*Data listing*
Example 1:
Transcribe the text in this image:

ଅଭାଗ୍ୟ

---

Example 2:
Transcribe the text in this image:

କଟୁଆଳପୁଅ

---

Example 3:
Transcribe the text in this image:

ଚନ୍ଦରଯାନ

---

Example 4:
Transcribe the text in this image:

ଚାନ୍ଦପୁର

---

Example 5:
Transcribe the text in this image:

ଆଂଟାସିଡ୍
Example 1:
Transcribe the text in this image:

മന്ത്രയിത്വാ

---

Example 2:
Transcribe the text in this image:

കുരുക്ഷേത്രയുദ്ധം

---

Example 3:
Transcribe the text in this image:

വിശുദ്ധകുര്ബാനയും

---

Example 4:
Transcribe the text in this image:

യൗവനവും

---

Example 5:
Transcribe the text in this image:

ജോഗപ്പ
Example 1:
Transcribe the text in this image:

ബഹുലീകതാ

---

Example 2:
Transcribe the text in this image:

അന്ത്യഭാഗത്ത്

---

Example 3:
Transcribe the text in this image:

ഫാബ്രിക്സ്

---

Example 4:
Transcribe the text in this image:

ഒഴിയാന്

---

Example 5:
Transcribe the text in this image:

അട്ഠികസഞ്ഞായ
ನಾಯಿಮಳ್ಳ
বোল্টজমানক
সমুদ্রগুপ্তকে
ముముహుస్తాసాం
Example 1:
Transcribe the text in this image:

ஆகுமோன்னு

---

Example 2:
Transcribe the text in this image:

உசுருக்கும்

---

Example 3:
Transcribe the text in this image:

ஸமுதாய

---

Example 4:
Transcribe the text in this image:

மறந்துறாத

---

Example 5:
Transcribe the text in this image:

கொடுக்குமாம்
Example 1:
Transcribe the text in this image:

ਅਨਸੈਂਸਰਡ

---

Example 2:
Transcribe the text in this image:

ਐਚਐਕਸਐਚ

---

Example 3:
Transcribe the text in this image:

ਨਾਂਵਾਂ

*What you will do*
What you output should match every line above exactly.

*Reply*
Example 1:
Transcribe the text in this image:

ଅଭାଗ୍ୟ

---

Example 2:
Transcribe the text in this image:

କଟୁଆଳପୁଅ

---

Example 3:
Transcribe the text in this image:

ଚନ୍ଦରଯାନ

---

Example 4:
Transcribe the text in this image:

ଚାନ୍ଦପୁର

---

Example 5:
Transcribe the text in this image:

ଆଂଟାସିଡ୍
Example 1:
Transcribe the text in this image:

മന്ത്രയിത്വാ

---

Example 2:
Transcribe the text in this image:

കുരുക്ഷേത്രയുദ്ധം

---

Example 3:
Transcribe the text in this image:

വിശുദ്ധകുര്ബാനയും

---

Example 4:
Transcribe the text in this image:

യൗവനവും

---

Example 5:
Transcribe the text in this image:

ജോഗപ്പ
Example 1:
Transcribe the text in this image:

ബഹുലീകതാ

---

Example 2:
Transcribe the text in this image:

അന്ത്യഭാഗത്ത്

---

Example 3:
Transcribe the text in this image:

ഫാബ്രിക്സ്

---

Example 4:
Transcribe the text in this image:

ഒഴിയാന്

---

Example 5:
Transcribe the text in this image:

അട്ഠികസഞ്ഞായ
ನಾಯಿಮಳ್ಳ
বোল্টজমানক
সমুদ্রগুপ্তকে
ముముహుస్తాసాం
Example 1:
Transcribe the text in this image:

ஆகுமோன்னு

---

Example 2:
Transcribe the text in this image:

உசுருக்கும்

---

Example 3:
Transcribe the text in this image:

ஸமுதாய

---

Example 4:
Transcribe the text in this image:

மறந்துறாத

---

Example 5:
Transcribe the text in this image:

கொடுக்குமாம்
Example 1:
Transcribe the text in this image:

ਅਨਸੈਂਸਰਡ

---

Example 2:
Transcribe the text in this image:

ਐਚਐਕਸਐਚ

---

Example 3:
Transcribe the text in this image:

ਨਾਂਵਾਂ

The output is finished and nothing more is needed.